**DATA SUPPLIED**.
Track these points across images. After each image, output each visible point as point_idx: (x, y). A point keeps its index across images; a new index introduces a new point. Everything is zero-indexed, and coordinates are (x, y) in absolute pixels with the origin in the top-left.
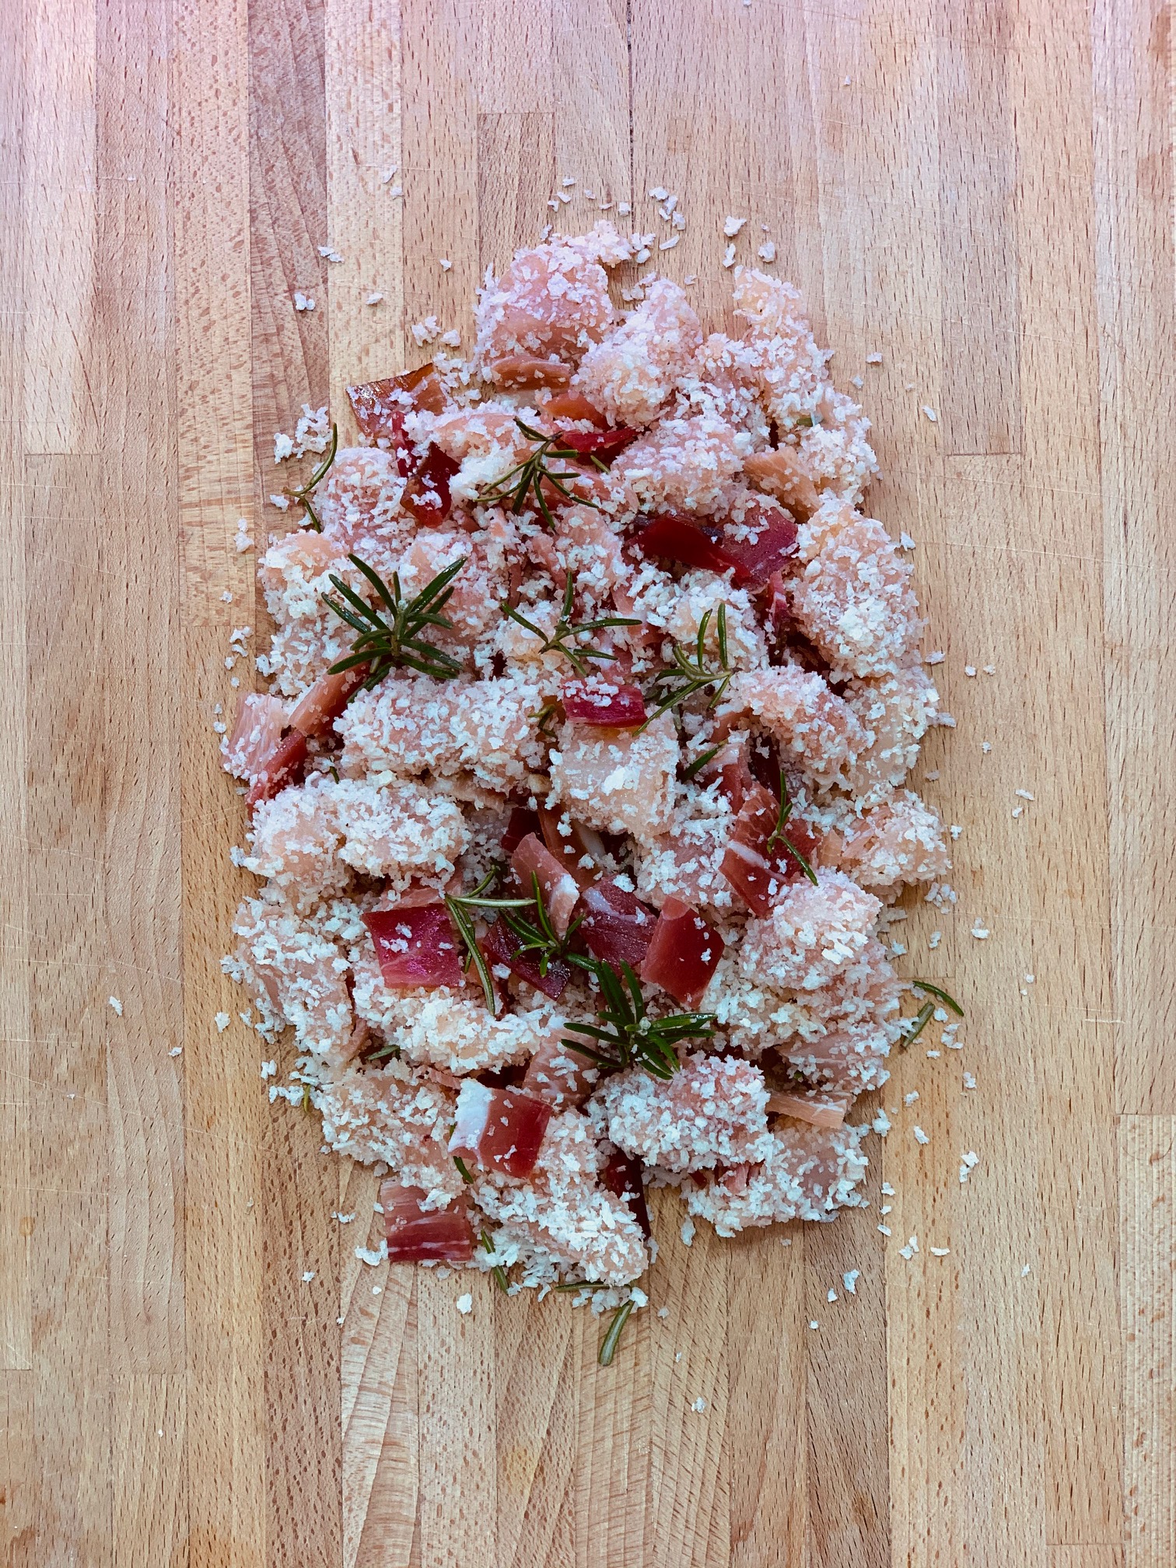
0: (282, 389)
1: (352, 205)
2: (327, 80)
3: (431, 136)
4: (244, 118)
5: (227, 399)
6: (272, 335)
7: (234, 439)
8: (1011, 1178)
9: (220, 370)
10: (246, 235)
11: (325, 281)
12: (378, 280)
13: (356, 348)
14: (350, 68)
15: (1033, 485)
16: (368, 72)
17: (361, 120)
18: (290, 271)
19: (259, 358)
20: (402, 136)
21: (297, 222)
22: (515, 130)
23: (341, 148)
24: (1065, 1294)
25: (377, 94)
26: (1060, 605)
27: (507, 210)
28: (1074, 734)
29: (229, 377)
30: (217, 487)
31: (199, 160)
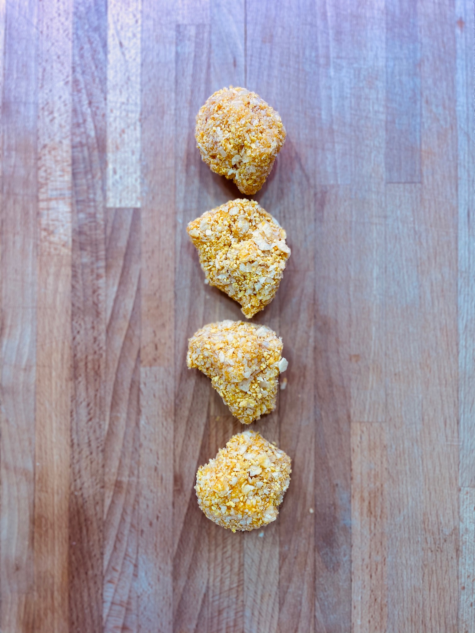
0: (85, 149)
2: (109, 9)
3: (155, 34)
4: (71, 26)
6: (82, 123)
7: (63, 170)
9: (57, 139)
10: (70, 79)
11: (106, 99)
14: (119, 4)
15: (426, 197)
17: (123, 27)
18: (90, 95)
19: (74, 134)
20: (142, 34)
22: (192, 31)
23: (114, 39)
24: (434, 568)
25: (131, 16)
26: (438, 252)
30: (55, 193)
31: (50, 44)
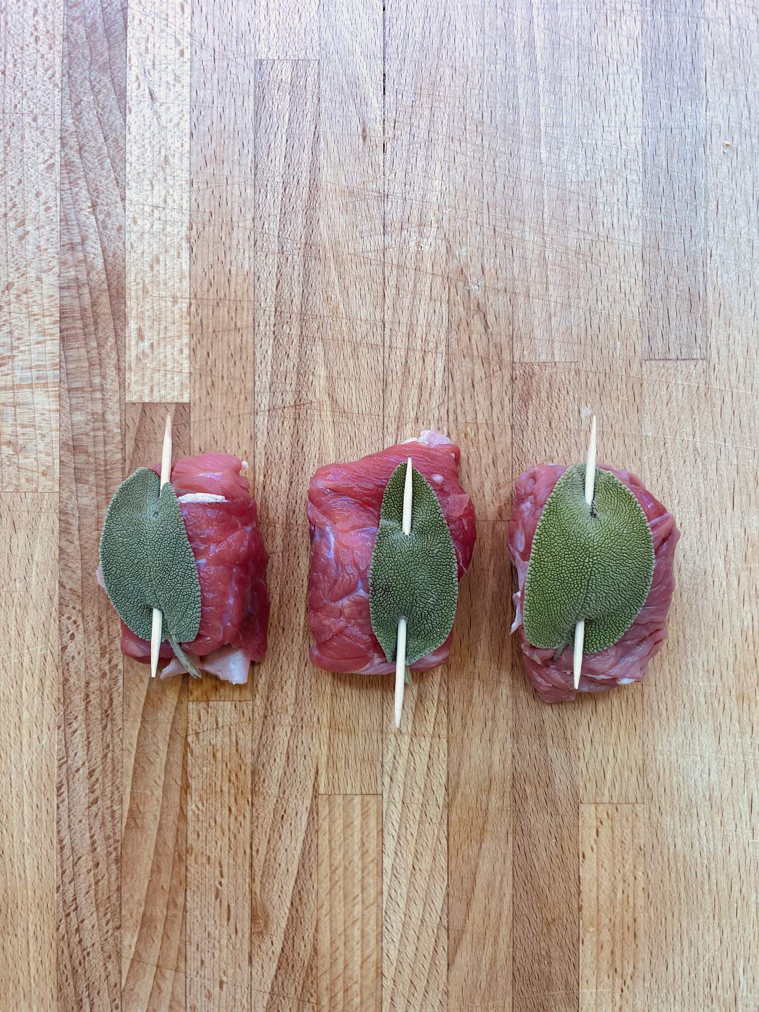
0: (86, 290)
1: (147, 134)
2: (129, 29)
3: (215, 77)
4: (58, 61)
5: (38, 298)
6: (79, 244)
7: (43, 332)
8: (686, 972)
9: (32, 274)
10: (57, 158)
11: (123, 199)
12: (169, 201)
13: (148, 258)
14: (149, 20)
15: (716, 386)
16: (165, 22)
17: (157, 63)
18: (94, 192)
19: (64, 263)
20: (191, 76)
21: (100, 149)
22: (286, 76)
23: (139, 86)
25: (171, 43)
26: (737, 489)
27: (278, 142)
28: (747, 598)
29: (39, 279)
30: (29, 374)
31: (19, 95)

**YOUR INSTRUCTIONS**.
Copy all of the entries above word for word, but omit the pictures.

**ANSWER TO THE EXERCISE**.
Track these points across images. After each image, output each visible point as point_idx: (x, y). A point keeps its index across images; a new index introduces a new point. Everything is zero-indexed, and coordinates are (x, y) in absolute pixels with the origin in the top-left.
0: (282, 389)
1: (352, 205)
2: (327, 80)
3: (431, 136)
4: (244, 118)
5: (227, 399)
6: (272, 335)
7: (234, 439)
8: (1011, 1178)
9: (220, 370)
10: (246, 235)
11: (325, 281)
12: (378, 280)
13: (356, 348)
14: (350, 68)
15: (1033, 485)
16: (368, 72)
17: (361, 120)
18: (290, 271)
19: (259, 358)
20: (402, 136)
21: (297, 222)
22: (515, 130)
23: (341, 148)
24: (1065, 1294)
25: (377, 94)
26: (1060, 605)
27: (507, 210)
28: (1074, 734)
29: (229, 377)
30: (217, 487)
31: (199, 160)
0: (85, 149)
2: (109, 9)
3: (155, 34)
4: (71, 26)
6: (82, 123)
7: (63, 170)
9: (57, 139)
10: (70, 79)
11: (106, 99)
14: (119, 4)
15: (426, 197)
17: (123, 27)
18: (90, 95)
19: (74, 134)
20: (142, 34)
22: (192, 31)
23: (114, 39)
24: (434, 568)
25: (131, 16)
26: (438, 252)
30: (55, 193)
31: (50, 44)
0: (86, 290)
1: (147, 134)
2: (129, 29)
3: (215, 77)
4: (58, 61)
5: (38, 298)
6: (79, 244)
7: (43, 332)
8: (686, 972)
9: (32, 274)
10: (57, 158)
11: (123, 199)
12: (169, 201)
13: (148, 258)
14: (149, 20)
15: (716, 386)
16: (165, 22)
17: (157, 63)
18: (94, 192)
19: (64, 263)
20: (191, 76)
21: (100, 149)
22: (286, 76)
23: (139, 86)
25: (171, 43)
26: (737, 489)
27: (278, 142)
28: (747, 598)
29: (39, 279)
30: (29, 374)
31: (19, 95)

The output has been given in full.